==== Fragmento ====

Columnas la Laguna

ANÉCDOTAS

LAS GALLETAS MARÍA, OBLEA DE LAS GRANDES AVENTURAS

HIGINIO ESPARZA RAMÍREZ

Entramos de sopetón a la oficina del director, don Antonio de Juambelz y  le soltamos: -Jefe, jefe, necesitamos su permiso para viajar a la Ciudad de México: el sábado en la noche pelearán en la Arena México el 'Ratón' Macías y Ernesto Parra y el domingo en el estadio de Ciudad Universitaria se enfrentará la selección de México contra la de Costa Rica, en un partido de futbol  de un torneo continental. Es una oportunidad de oro que no vamos a desperdiciar si usted nos apoya. 

 Con el rostro semivelado por la lámpara encubierta que iluminaba el escritorio y el montón de papeles y periódicos nacionales que revisaba a diario,  don Antonio guardó silencio, sorprendido por la inusual demanda. Se repuso y preguntó: -¿Cómo está eso? ¿Se quieren ir los dos el mismo día? ¿Y en la redacción quién se hará cargo de sus tareas?   -No se preocupe, los compañeros aceptaron cubrir nuestras ausencias solo por tres días. No necesitamos más para cumplir con ese deseo que ya no nos deja dormir ni trabajar a gusto.

Amante de los  deportes -jugó futbol soccer con el equipo España, golf en el Centro Campestre Lagunero y en alguna ocasión box, tenis y basquetbol-  don Antonio impulsaba las diversas manifestaciones recreativas y de competencia a través de una sección especializada.  Al jefe no le agradó la idea, pero se ablandó en unos cuantos minutos y autorizó el permiso   -Solo hay un problema, le  aclaramos: -No tenemos dinero, préstenos 500 pesos a cada uno. Se los reintegramos con descuentos semanales de nuestros sueldos.

==== Filas del ejercicio ====

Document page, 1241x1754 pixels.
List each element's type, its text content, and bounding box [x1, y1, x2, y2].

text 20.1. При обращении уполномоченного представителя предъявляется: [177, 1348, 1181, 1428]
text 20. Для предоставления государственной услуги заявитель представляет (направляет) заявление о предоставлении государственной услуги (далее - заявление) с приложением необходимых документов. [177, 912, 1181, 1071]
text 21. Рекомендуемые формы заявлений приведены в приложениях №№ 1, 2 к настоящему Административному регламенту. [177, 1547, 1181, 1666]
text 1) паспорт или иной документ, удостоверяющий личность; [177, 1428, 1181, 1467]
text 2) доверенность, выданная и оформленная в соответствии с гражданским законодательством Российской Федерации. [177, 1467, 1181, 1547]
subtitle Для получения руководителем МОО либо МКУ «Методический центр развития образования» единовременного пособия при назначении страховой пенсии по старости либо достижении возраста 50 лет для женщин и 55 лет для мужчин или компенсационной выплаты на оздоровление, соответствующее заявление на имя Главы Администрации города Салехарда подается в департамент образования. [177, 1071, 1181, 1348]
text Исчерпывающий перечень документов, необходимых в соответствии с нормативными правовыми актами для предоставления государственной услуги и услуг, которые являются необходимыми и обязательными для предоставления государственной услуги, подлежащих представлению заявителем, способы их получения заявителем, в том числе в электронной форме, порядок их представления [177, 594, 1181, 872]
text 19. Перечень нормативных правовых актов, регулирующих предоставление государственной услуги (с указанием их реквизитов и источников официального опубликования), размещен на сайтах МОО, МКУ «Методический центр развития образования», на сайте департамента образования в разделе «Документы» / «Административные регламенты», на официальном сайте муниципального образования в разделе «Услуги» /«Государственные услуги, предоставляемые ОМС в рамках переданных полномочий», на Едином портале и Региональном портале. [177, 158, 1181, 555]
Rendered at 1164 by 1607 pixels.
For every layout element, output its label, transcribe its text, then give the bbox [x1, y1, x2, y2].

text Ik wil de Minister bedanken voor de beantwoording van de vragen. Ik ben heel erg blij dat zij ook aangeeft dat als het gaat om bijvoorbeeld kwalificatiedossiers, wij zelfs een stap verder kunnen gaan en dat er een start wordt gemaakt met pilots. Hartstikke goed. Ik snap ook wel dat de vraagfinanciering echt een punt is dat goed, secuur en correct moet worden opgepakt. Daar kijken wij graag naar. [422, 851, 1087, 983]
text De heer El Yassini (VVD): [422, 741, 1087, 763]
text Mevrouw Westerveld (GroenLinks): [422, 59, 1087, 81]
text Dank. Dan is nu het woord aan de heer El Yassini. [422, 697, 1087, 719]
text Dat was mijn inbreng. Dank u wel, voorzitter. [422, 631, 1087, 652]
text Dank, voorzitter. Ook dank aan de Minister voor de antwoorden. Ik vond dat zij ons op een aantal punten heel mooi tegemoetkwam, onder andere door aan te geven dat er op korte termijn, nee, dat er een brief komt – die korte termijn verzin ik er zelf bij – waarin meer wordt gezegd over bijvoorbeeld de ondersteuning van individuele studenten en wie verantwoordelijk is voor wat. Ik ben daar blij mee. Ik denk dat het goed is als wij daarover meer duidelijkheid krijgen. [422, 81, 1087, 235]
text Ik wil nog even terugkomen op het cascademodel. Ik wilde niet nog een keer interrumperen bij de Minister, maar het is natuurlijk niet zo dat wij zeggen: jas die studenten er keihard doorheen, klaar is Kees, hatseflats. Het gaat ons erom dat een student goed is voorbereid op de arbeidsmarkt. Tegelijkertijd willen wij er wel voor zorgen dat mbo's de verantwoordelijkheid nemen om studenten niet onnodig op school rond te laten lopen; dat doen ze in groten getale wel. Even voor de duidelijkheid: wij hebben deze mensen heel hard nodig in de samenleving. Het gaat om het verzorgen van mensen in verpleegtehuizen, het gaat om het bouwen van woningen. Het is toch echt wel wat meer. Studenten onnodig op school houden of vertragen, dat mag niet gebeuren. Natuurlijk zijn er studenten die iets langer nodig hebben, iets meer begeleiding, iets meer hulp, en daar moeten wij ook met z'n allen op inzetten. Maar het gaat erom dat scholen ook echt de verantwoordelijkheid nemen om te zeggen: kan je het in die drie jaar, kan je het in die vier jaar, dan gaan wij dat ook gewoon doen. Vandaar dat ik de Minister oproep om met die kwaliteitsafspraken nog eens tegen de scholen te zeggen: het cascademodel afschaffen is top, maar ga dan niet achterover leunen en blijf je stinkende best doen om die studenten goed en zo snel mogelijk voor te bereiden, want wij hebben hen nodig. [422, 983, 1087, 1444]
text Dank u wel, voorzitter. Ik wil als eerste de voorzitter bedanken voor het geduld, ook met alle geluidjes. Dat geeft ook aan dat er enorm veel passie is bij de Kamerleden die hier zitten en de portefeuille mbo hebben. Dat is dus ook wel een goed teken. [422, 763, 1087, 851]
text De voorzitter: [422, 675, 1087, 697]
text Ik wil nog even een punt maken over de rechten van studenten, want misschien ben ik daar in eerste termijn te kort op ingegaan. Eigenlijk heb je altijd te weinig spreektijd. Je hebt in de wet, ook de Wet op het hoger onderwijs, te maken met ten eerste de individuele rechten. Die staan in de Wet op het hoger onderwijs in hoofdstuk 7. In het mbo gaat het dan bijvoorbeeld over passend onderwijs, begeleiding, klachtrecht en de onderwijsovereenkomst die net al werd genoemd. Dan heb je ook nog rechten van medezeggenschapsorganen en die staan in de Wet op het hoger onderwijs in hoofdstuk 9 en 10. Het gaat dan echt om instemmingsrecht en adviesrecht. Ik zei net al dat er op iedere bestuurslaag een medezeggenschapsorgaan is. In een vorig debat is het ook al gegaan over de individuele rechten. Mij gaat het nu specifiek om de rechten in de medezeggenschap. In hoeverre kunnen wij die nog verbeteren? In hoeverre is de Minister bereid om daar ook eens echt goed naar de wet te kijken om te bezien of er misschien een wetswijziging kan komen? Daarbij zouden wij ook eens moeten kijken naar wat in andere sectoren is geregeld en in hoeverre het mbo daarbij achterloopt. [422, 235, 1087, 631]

====

Tareas escritas –
a – Junta y copia cada fila que contenga la palabra "Yassini", teniendo en cuenta mayúsculas y minúsculas.
b – Prolonga la anécdota del viaje a la Ciudad de México a partir de su última oración.
Estas filas no tienen ninguna relación con la anécdota del viaje a la Ciudad de México.

Resultados por tarea –
a –
text De heer El Yassini (VVD): [422, 741, 1087, 763]
text Dank. Dan is nu het woord aan de heer El Yassini. [422, 697, 1087, 719]

b –
El director  dio un brinco en la silla, el puro se incendió entre sus dedos, la lámpara pestañeó y el estupor enfrió el ambiente.   -No, no, eso no es posible, no presto dinero ni cumplo caprichos, expresó molesto con el rostro en brasas.  Guardamos silencio e inclinamos la cabeza con las manos entrelazadas sobre el estómago en una actitud plañidera que a final de cuentas lo conmovió. De un cajón sacó una chequera y con una pluma Sheaffer llenó y firmó dos documentos por 500 pesos cada uno.

 El puro retornó de sus cenizas y la lámpara recuperó voltaje; atrapamos los cheques a vuelo y salimos raudos de la oficina.   Antes de ganar la puerta, don Antonio advirtió con perentorio grito: ¡Si no regresan en tres días, quedarán despedidos!    No contestamos porque el agradecimiento enturbiaba ojos y voz.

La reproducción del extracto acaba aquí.